RECORDS FOR THE EXERCISE Block Start

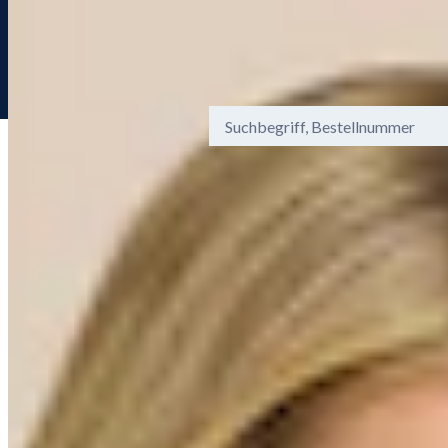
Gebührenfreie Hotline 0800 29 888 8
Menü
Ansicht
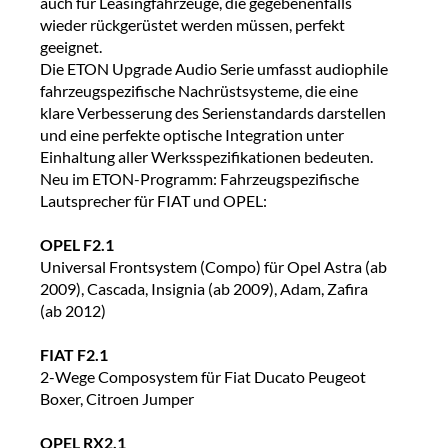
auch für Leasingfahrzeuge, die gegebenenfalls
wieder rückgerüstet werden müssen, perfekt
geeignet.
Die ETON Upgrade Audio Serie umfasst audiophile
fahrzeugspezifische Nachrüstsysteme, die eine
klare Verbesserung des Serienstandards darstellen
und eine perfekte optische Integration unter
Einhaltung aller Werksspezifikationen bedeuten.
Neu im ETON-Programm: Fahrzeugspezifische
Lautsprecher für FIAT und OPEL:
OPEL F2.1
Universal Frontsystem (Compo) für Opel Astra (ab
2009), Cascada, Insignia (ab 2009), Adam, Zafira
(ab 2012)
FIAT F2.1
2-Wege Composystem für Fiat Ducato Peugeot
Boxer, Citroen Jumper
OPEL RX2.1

RECORDS FOR THE EXERCISE Block End
RECORDS FOR THE EXERCISE Block Start

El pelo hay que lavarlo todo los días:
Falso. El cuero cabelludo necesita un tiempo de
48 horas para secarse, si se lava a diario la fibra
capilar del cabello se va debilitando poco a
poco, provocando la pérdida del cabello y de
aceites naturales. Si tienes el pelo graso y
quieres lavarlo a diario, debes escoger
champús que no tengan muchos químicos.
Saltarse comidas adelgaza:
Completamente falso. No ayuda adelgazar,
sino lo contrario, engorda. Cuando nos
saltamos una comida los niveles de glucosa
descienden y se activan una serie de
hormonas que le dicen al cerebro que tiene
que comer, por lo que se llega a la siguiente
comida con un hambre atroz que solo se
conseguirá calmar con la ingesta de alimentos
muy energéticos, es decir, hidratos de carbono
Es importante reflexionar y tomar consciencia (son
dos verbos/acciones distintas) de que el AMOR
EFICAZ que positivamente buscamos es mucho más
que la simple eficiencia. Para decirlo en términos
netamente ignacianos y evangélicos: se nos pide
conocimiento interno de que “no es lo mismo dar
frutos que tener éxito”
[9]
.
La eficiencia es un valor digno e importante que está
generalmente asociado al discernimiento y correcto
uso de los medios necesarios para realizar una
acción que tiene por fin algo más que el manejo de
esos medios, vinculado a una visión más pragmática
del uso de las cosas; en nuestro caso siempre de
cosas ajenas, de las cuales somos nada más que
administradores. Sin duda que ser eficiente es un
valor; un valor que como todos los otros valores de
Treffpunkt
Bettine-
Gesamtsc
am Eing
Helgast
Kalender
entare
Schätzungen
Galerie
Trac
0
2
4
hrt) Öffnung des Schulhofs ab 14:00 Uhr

RECORDS FOR THE EXERCISE Block End

*DIRECTIVE*:
Reproduce the lines of the items word for word, beginning at the line that contains "El pelo hay" and stopping after the line that contains "dos verbos/acciones distintas) de que el AMOR".

*OUTPUT OF THE TASK*:
El pelo hay que lavarlo todo los días:
Falso. El cuero cabelludo necesita un tiempo de
48 horas para secarse, si se lava a diario la fibra
capilar del cabello se va debilitando poco a
poco, provocando la pérdida del cabello y de
aceites naturales. Si tienes el pelo graso y
quieres lavarlo a diario, debes escoger
champús que no tengan muchos químicos.
Saltarse comidas adelgaza:
Completamente falso. No ayuda adelgazar,
sino lo contrario, engorda. Cuando nos
saltamos una comida los niveles de glucosa
descienden y se activan una serie de
hormonas que le dicen al cerebro que tiene
que comer, por lo que se llega a la siguiente
comida con un hambre atroz que solo se
conseguirá calmar con la ingesta de alimentos
muy energéticos, es decir, hidratos de carbono
Es importante reflexionar y tomar consciencia (son
dos verbos/acciones distintas) de que el AMOR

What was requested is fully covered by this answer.